Ils t’appelaient "arabe" pour te rappeler que tu étais étranger; ils t'appellent "musulman" pour te rappeler que tu restes étrange. Peu importe si, entre temps, tu es devenu français, puisqu'on te dit que t'es pas comme nous. On s'en fout que tu sois intégré, que tu portes beau, que tu te défrises les tifs et te blanchisses la peau, tu n'es pas comme nous.


Prie pour redevenir l'arabe de service. L'arabe était une espèce menacée mais protégée, au nom de l'anti-racisme. Pour le musulman, c'est l'ouverture de la chasse. Décret officiel de toutes les préfectures.

Le racisme ramenait, de manière trop ostentatoire, aux "heures sombres de notre Histoire" et on avait des scrupules et des complexes à rouvrir les pages honteuses des manuels. Mais la lutte contre la calotte et la conquête de la laïcité montrent un visage de la France plus radieux et la parent de ses habits des Lumières. Taper sur l'arabe c'était sale, taper sur le musulman c'est plus chic; et tant pis s'il s'agit de la même personne.

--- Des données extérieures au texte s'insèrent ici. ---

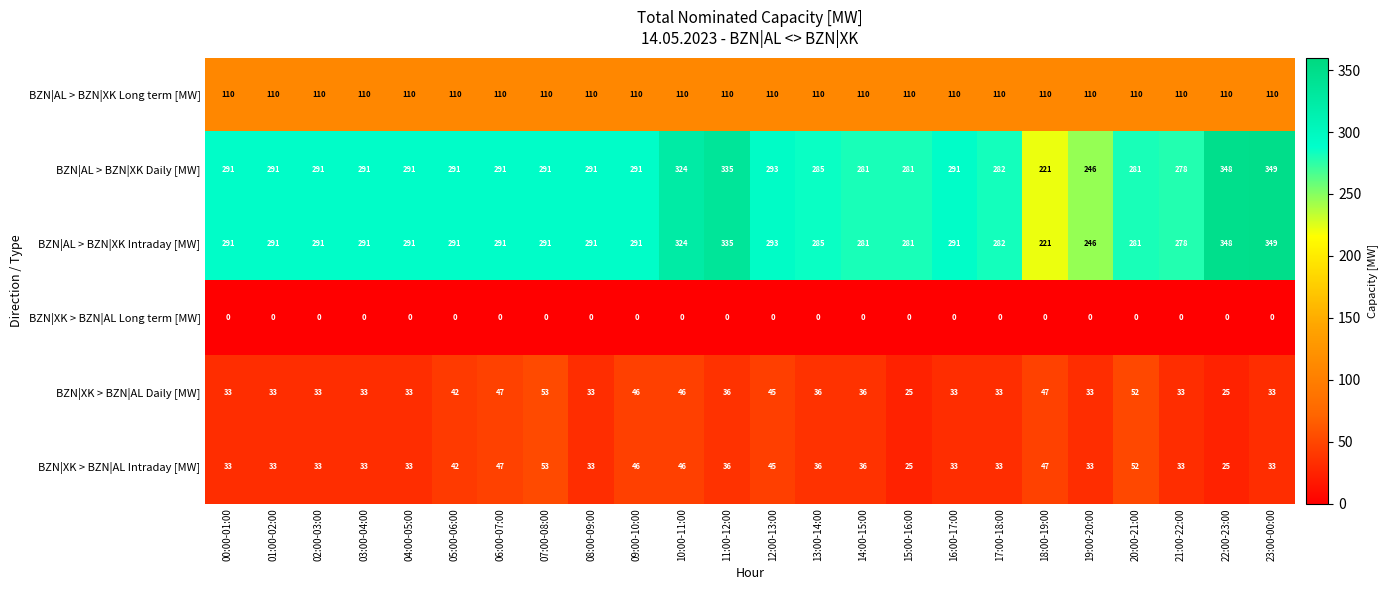

True or false: BZN|XK > BZN|AL Long term [MW] has a value of 0 at 08:00-09:00.

True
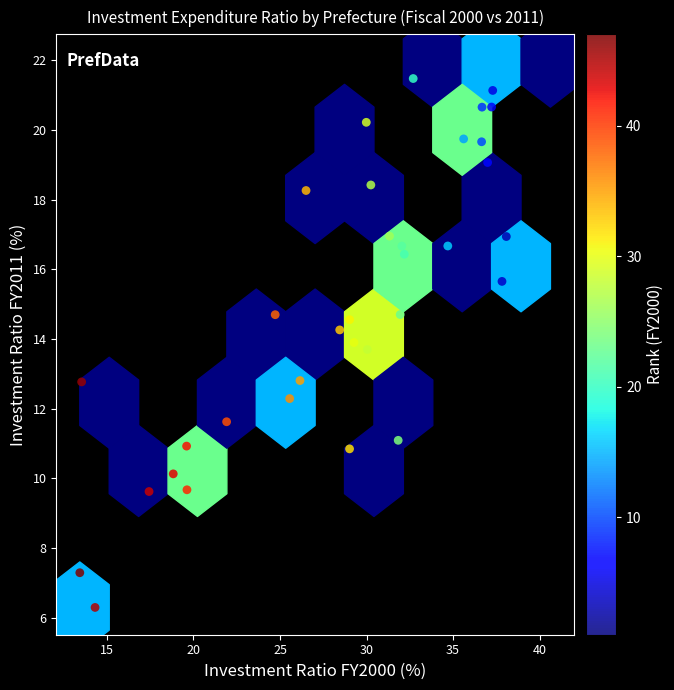

What is the range of Y values (max minus min)?

15.7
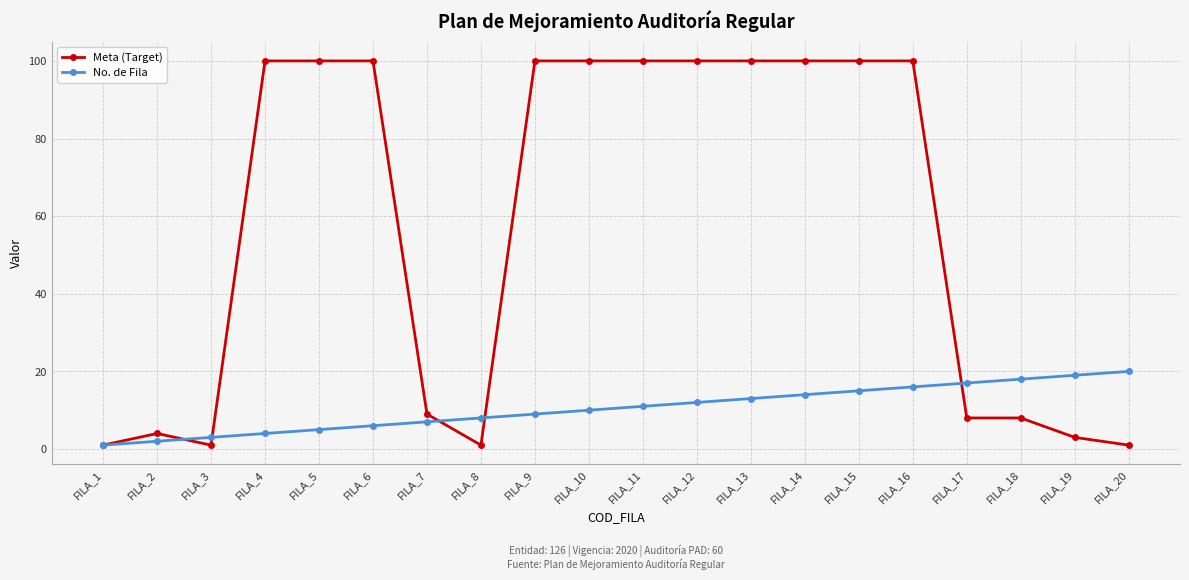

At which category does Meta (Target) reach its first local peak?

FILA_2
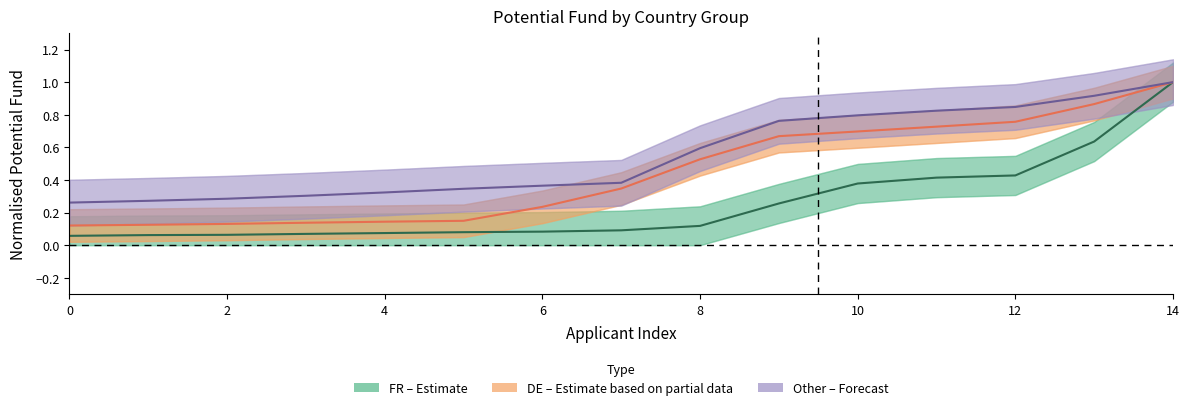

What is the label of the 11th point from the left?

10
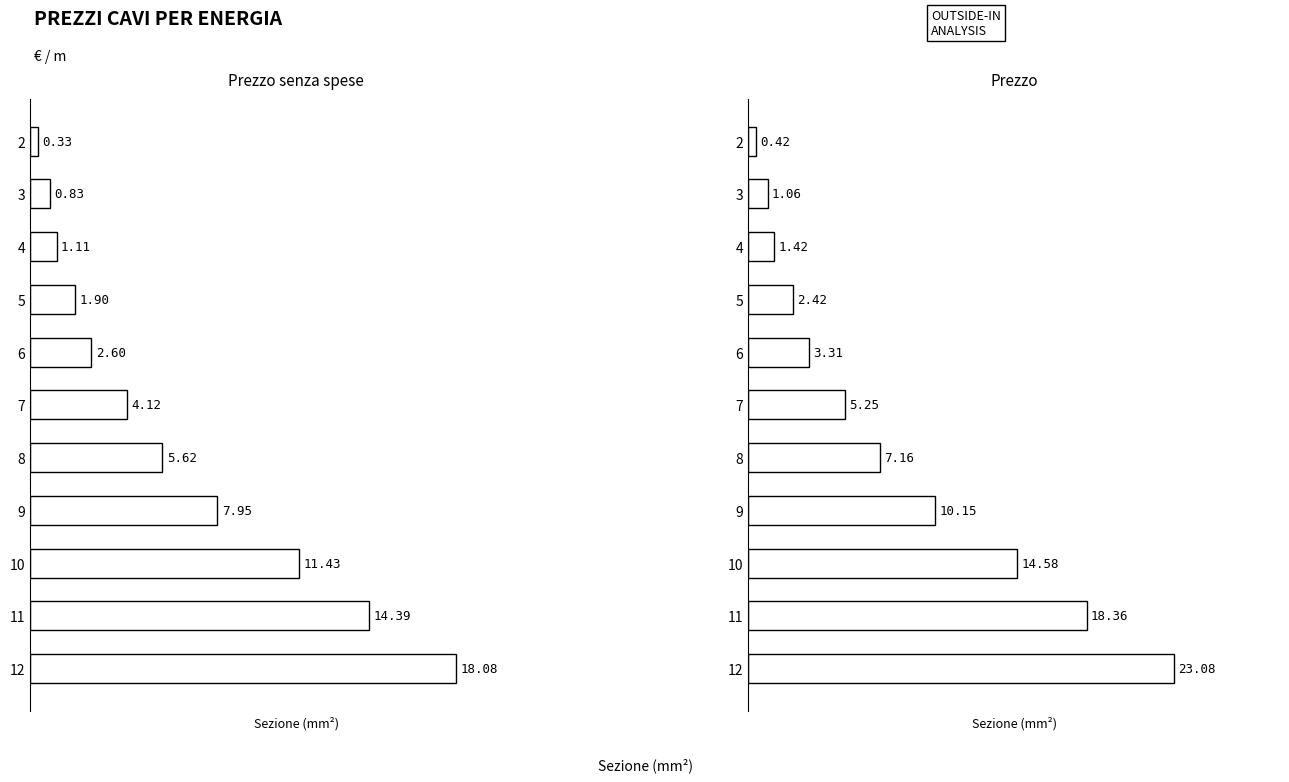

What is the value of the Prezzo bar at the 9th from the left?

14.6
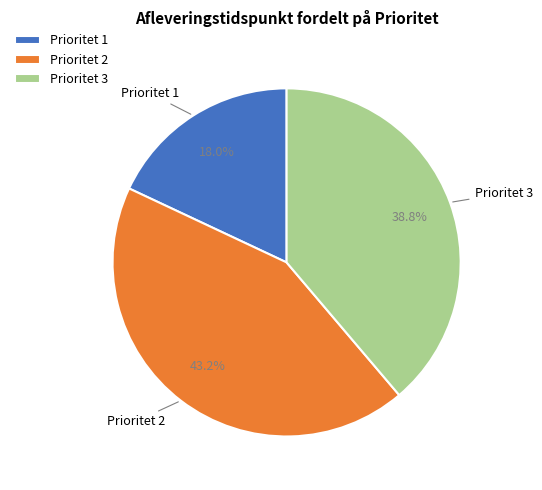

Which has a higher value, Prioritet 1 or Prioritet 3?

Prioritet 3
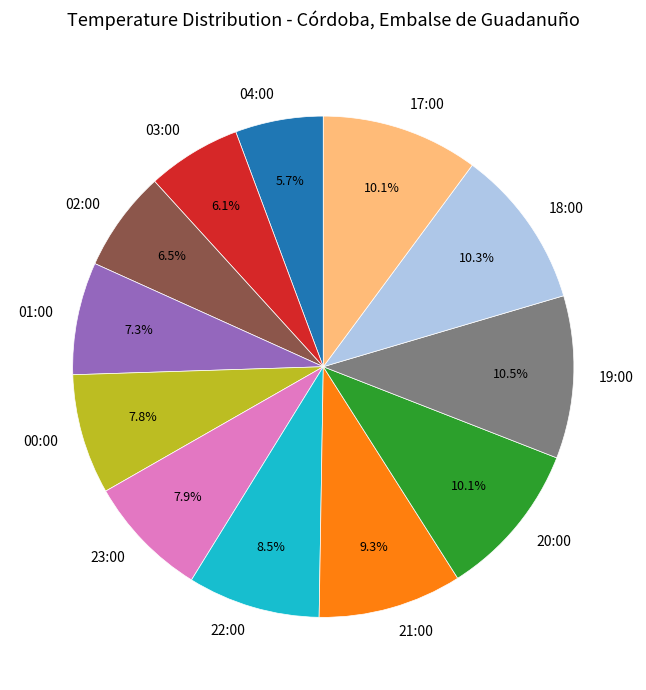

Does any single category account for the majority?

No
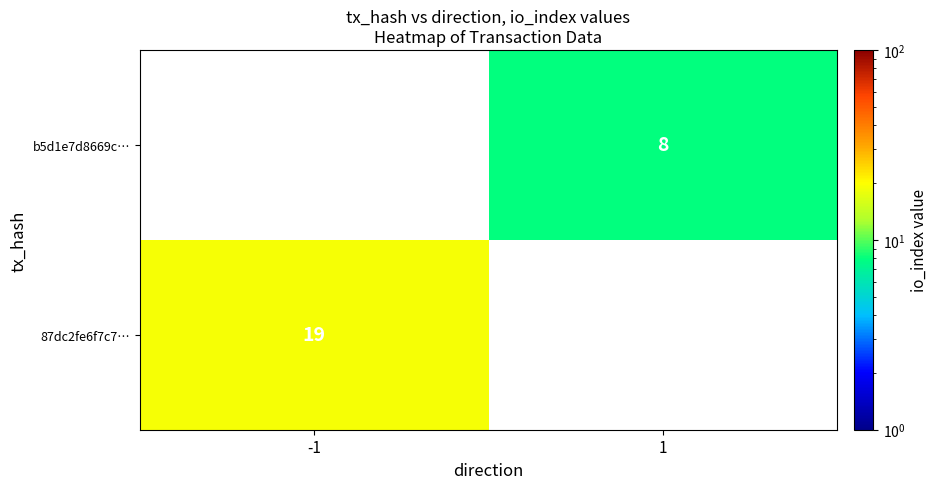

True or false: b5d1e7d8669c… has a value of 2 at 1.

False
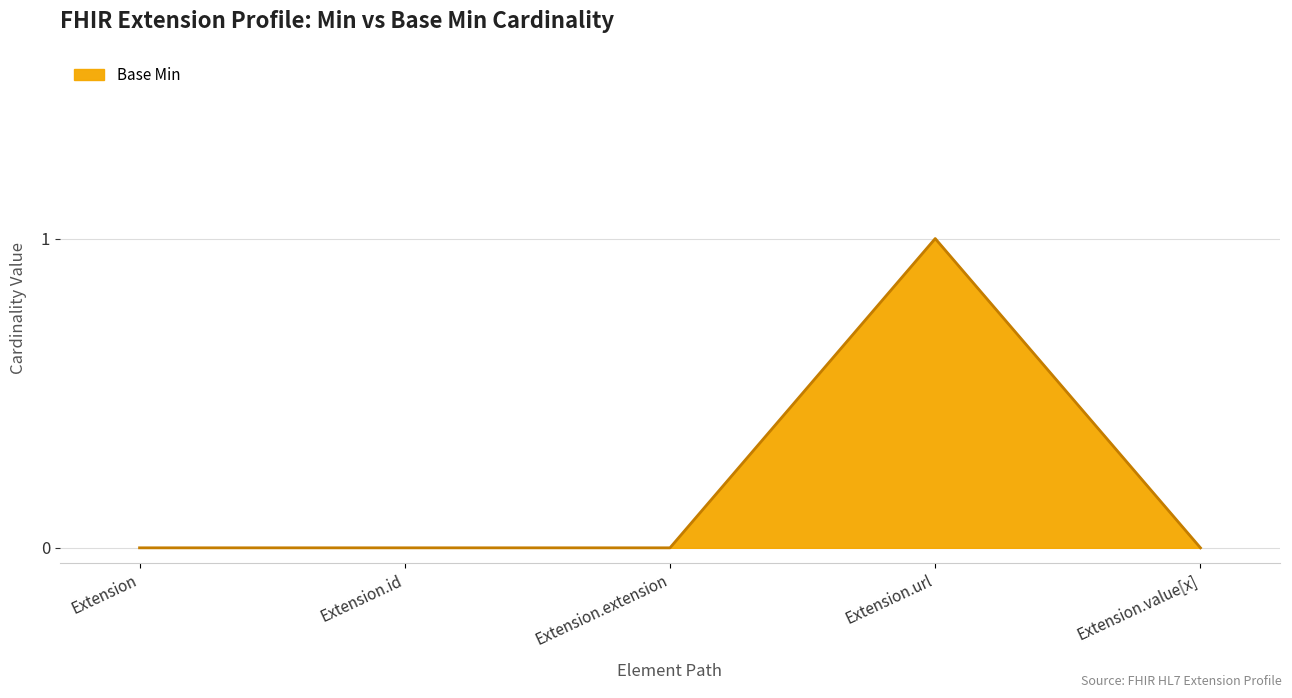

What position from the left is Extension.value[x]?

5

Je me souviens encore des temps où la chasse était pratiquée par des beaufs bas du Front National. Aujourd'hui les chasseurs s'habillent aussi en Prada et leurs trophées côtoient leurs  Murakami. Aujourd'hui certains posent des collets à l'aide de leur écharpe rouge germanopratine.


Du point de vue de la proie, ça change quoi exactement d'être poursuivie par un ours, un renard ou un loup? L'essentiel c'est de fuir ou de montrer les crocs, de gonfler le pelage et de cracher très fort, tout en serrant les fesses et... en priant.